When I was growing up, I thought Christianity was about being a good person. I attended church with my family every week very religiously and always sat in the fourth row right in front. At school I would always pursue good grades and be a well-mannered guy. People probably knew me as the nice guy, yet they did not know me for who I was. My sports career was another main focus in my life. I worked as hard as I possibly could to try to become one of the best runners in the state as part of the York Cross Country program, a program that had won 21 state titles going into my senior year. Those are the things that I pursued as my main goals. Relationships with others were only secondary. I never really cared too much about other people. Of course, I had a few friends here and there, yet the focus was always on me. It was about being intelligent and continually trying to get good grades in the hopes that I would achieve my dreams and make a large amount of money. Also, it was about being good at sports and having everyone give me admiration of how good of an athlete I was. I always wanted the glory, and everyone to recognize my achievements. No one else mattered in comparison. This went on through out most of high school. However, I began to realize during my senior year how shallow and empty my life was, and that I had few meaningful relationships. Not only that, but the vigor and love of life had been sapped out of me while I tried to pursue the goals I had for my cross-country season and my academic career. I felt an emptiness and isolation for most of my senior year.

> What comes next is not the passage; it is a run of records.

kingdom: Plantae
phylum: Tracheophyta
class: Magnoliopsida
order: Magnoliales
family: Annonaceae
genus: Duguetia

My freshman year of college was when my life began to change. It was the beginning of the school year and I went to Quad Day and stopped by the Students for Christ booth, among the sea of tables for Christian groups. I gave them my contact information and asked them to call me. Sure enough the following day, I got a call from a guy named Shaun. He wanted to personally meet me and give me some information on small group bible study. When we met, Shaun asked me if I wanted to see an illustration about Jesus. I was curious, so I accepted. I was awestruck to learn that Christianity was really about having a personal relationship with Jesus, not about good works or being a good person. That night I asked Jesus into my life.
This was when I noticed change in my life, however slow. It was not as if the heavens opened and the ray of light came into me. Yet, in retrospect, I have undergone a complete transformation over the last two years. My focus changed from being totally on me in my pursuits of academics, sports and career. My relationships completely changed. Instead focusing on myself, I began to care for others and to actually love and appreciated others for who they are. My relationships with past friends and with my family have gotten much better. Furthermore, I enjoy meeting new people as opposed to the years past of being fearful or shy. Another major change was my self-image. I had always had a low self-image and was about pleasing others. Jesus changed that and has established one that does not change according to what others think. I no longer have reservations about showing people who I truly am. Finally, Jesus has given me an inner peace amid all the peaks and valleys in life regardless of the circumstances!